MA: How do you manage the balance between introducing the character to those who aren't already fans, and satisfying those who are?
GP: Longtime readers who have committed to a character for years like to know that the writer understands the character's past. And a character's continuity is solid gold for us writers — those years of amazing backstory that can provide great context and subtext for current tales. The trick is to incorporate those elements of backstory seamlessly without overcomplicating the story at hand or bogging new readers down in exposition. It's a constant challenge for anyone writing superhero comics with legacy characters; I'm always trying to get better at it. I probably managed it best with Planet Hulk, telling a story that fit right into current Marvel continuity but that anyone off the street could plunge into without ever having read a Marvel comic before. That's the sweet spot we're aiming for with the Surfer book.
MA: What else do you have on your plate at the moment?
GP: The final issue of Vision Machine, my creator owned sci fi miniseries, comes out next week — check out http://visionmachine.net for more!

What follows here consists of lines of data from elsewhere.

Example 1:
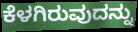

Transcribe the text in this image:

ಕೆಳಗಿರುವುದನ್ನು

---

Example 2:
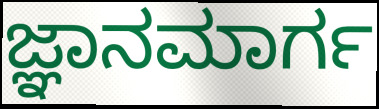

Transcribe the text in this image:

ಜ್ಞಾನಮಾರ್ಗ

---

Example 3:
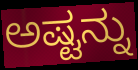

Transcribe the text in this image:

ಅಷ್ಟನ್ನು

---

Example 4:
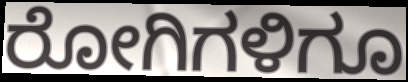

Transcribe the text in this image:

ರೋಗಿಗಳಿಗೂ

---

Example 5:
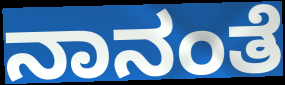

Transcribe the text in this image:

ನಾನಂತೆ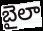
బైలాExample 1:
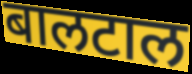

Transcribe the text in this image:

बालटाल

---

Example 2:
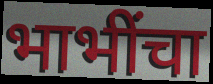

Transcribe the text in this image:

भाभींचा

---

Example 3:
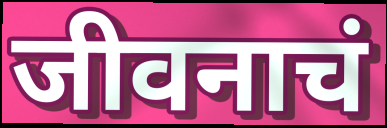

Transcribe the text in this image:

जीवनाचं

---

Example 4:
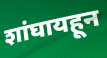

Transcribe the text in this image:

शांघायहून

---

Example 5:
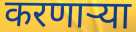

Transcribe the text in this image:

करणार्‍या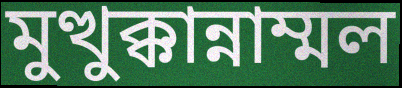
মুত্থুক্কান্নাম্মলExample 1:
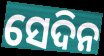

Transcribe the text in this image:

ସେଦିନ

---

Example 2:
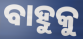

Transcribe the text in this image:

ବାହୁକୁ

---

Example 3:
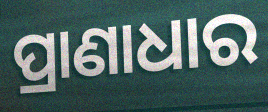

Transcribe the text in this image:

ପ୍ରାଣାଧାର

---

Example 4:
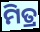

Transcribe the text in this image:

ମିତ୍ର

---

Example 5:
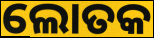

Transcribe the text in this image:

ଲୋତକ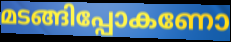
മടങ്ങിപ്പോകണോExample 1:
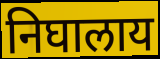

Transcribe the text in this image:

निघालाय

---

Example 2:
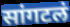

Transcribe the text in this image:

सांगटलं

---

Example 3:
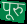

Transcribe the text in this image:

पूरु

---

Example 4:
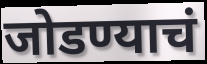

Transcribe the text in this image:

जोडण्याचं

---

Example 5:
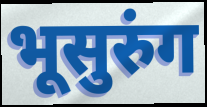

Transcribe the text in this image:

भूसुरुंगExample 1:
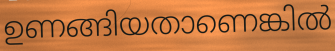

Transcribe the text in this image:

ഉണങ്ങിയതാണെങ്കിൽ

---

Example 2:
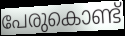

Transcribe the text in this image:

പേരുകൊണ്ട്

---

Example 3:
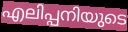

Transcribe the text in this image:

എലിപ്പനിയുടെ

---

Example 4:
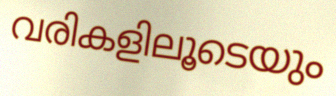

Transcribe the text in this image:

വരികളിലൂടെയും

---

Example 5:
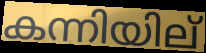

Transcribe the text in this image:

കന്നിയില്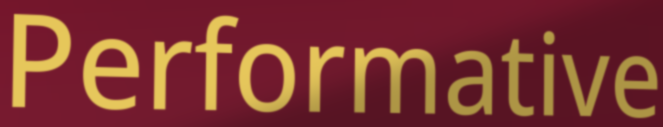
Performative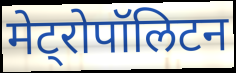
मेट्रोपॉलिटनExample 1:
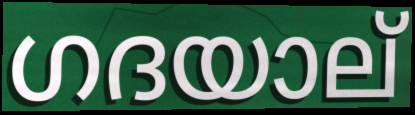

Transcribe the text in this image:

ഗദയാല്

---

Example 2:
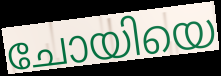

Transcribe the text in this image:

ചോയിയെ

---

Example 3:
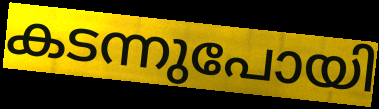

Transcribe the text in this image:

കടന്നുപോയി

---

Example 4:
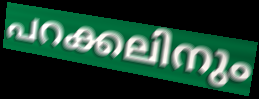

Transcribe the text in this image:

പറക്കലിനും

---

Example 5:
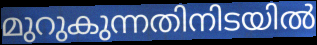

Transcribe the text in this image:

മുറുകുന്നതിനിടയിൽ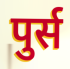
पुर्सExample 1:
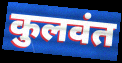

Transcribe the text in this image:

कुलवंत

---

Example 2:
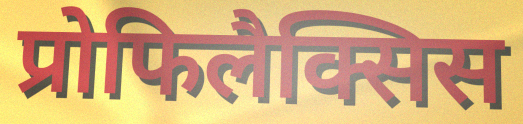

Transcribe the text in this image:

प्रोफिलैक्सिस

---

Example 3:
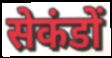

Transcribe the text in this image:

सेकंडों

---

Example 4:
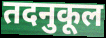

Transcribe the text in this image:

तदनुकूल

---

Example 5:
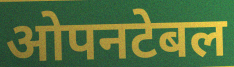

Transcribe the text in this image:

And the Incredible Hulks book is kicking into high gear in the wake of Chaos War. The green goliath is about to take his gripes to the gods themselves in issue #621 and #622. And then it's off to the Savage Land for a showdown with Miek the Unhived, whom we haven't seen since the grim climax of World War Hulk. All of these stories are building our ongoing theme of family to a massive climax later this year — dontcha dare miss a single issue!
Matt Adler would need cosmically-powered silver skin to chance surfing in this weather.